Heeft Ds. Touw echter nu hij heel kerkelijk Nederland op de kon ziet staan er wel eens aan gedacht dat juist deze richting op haar beurt ook niet geheel vrij is van haeresie? Weet hij, dat volgens niemand minder dan Friedrich Heiier, de dialectische theol. aanstuurt op gnostische docetisme, door haar eenzijdige nadruk op het finitum non est capax infiniti, dat in de radicale weigering om eenige waarde toe te kennen aan het geschapene een Manicheesche tendenz, en in het steeds verder uiteenscheuren van schepping en verlossing een Marcionitische trek ligt opgesloten; dat voorts niettegenstaande haar vlijmende profetische scherpte, de ijskoude adem van een abstract esoterisch intellectualisme door deze theologie heenwaait?
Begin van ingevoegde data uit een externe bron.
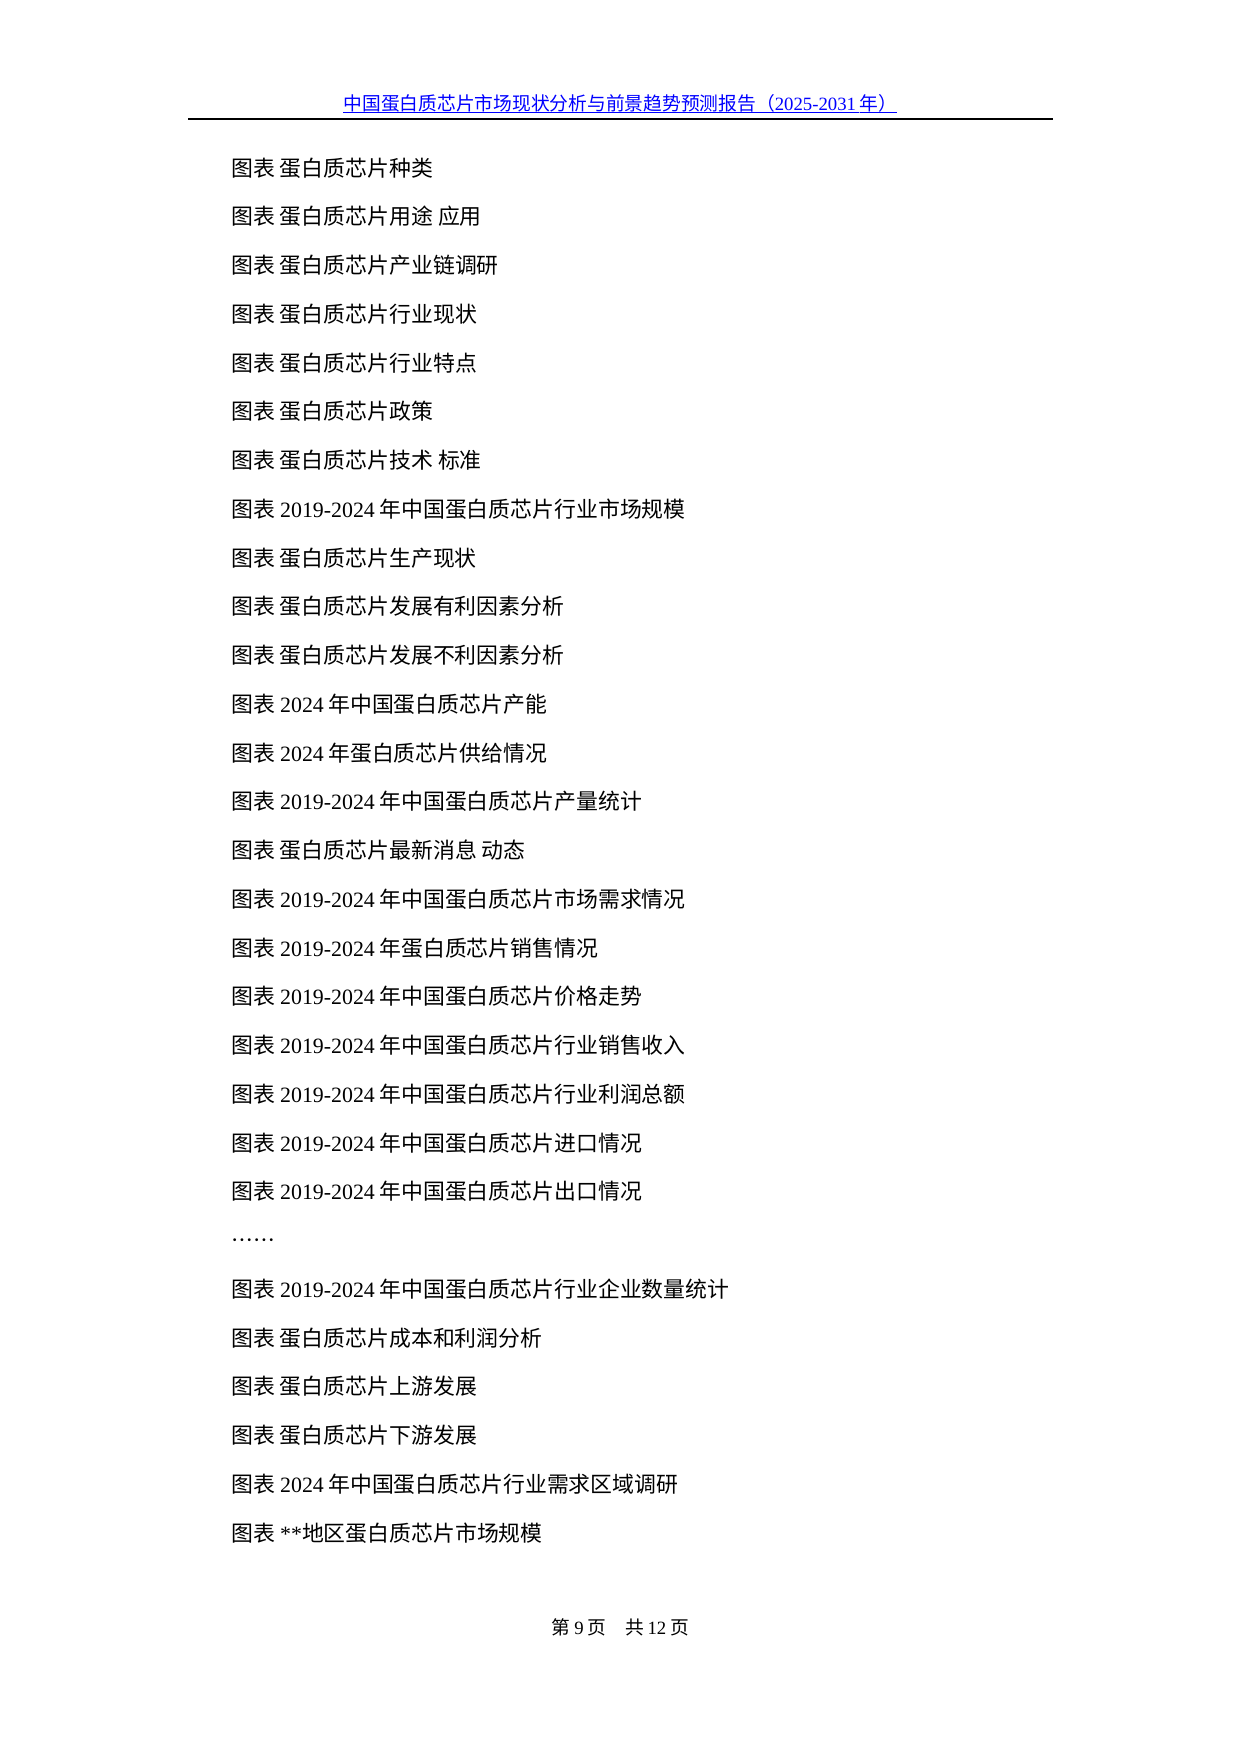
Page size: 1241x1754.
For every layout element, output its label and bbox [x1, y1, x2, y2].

Om kort te gaan bij deze mohammedaansche Godstransscendentie waar reeds de flauwste herinnering aan de eenheid en de vervulling der mystiek als „de roode lap" werkt, blijkt juist de beschuldiging ook in dit boekje geuit, dat namelijk de bijbel verkeerd of slechts gedeeltelijk wordt aanvaard de groote fout uit hun eigen kamp. Ja zoover durft hij gaan dat hij de vreemde woorden van Barth met groote instemming citeert: „Er fangt an mit dem christian life und endet mit dem Heidentum" gezegd van een ieder die „nicht nur Gott, sondern auch i c h ! " zegt. (Alsof in het: nur Gott niet het ich besloten lag). Gelukkig dat de bijbel wel de twee kanten kent naar de volle alzijdigheid van het Christelijk geloof.
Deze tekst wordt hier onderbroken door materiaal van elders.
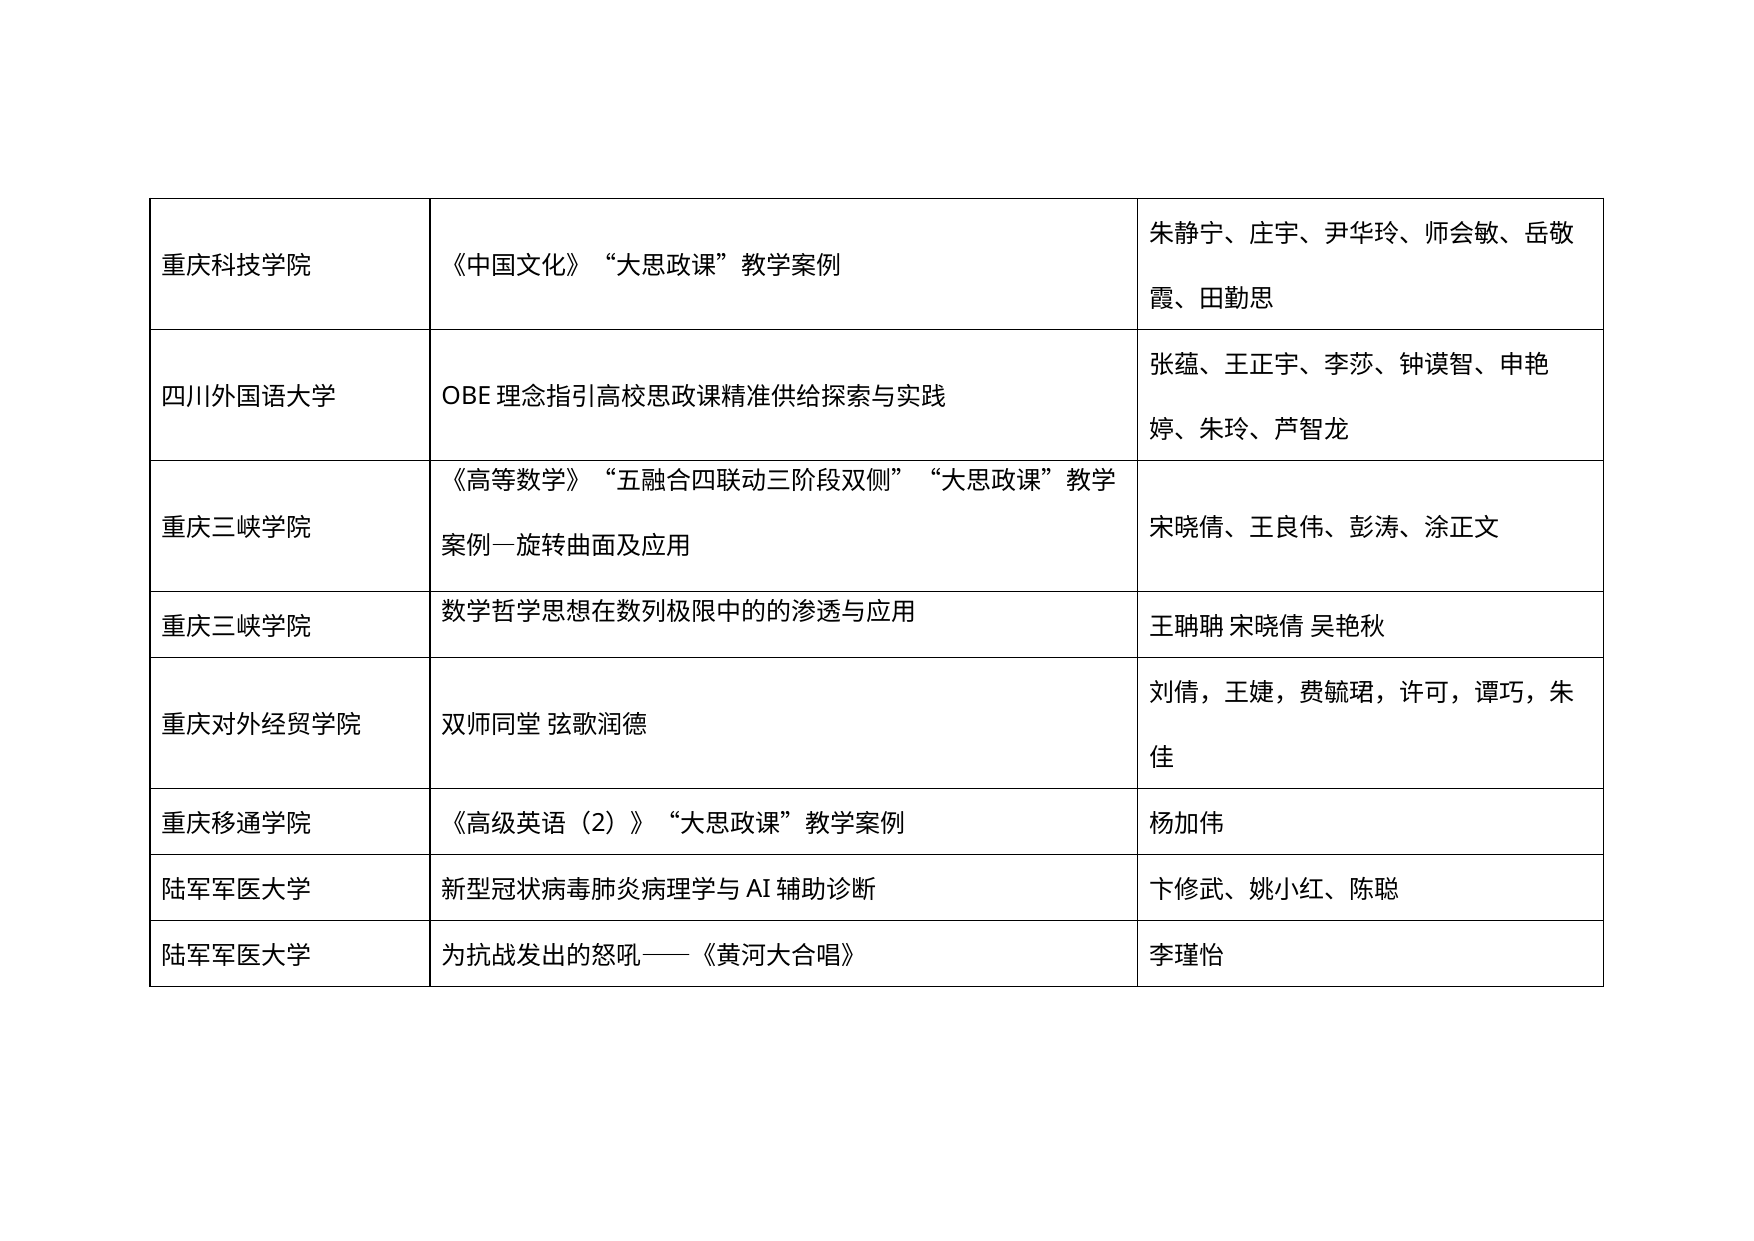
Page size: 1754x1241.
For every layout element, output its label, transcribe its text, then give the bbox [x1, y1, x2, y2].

Bovenstaande recensie vonden wij in het zoo juist verschenen December-nummer van V o x T h e o l o g i c a (Interacademiaal Theologisch Tijdschrift). De recensie is niet door iemand van Geref. belijdenis geschreven. Omdat ze echter rake opmerkingen bevat, geven wij dit gedeelte door ter overweging.
Deze tekst is geautomatiseerd gemaakt en kan nog fouten bevatten. Digibron werkt
voortdurend aan correctie. Klik voor het origineel door naar de pdf. Voor opmerkingen,
vragen, informatie: contact.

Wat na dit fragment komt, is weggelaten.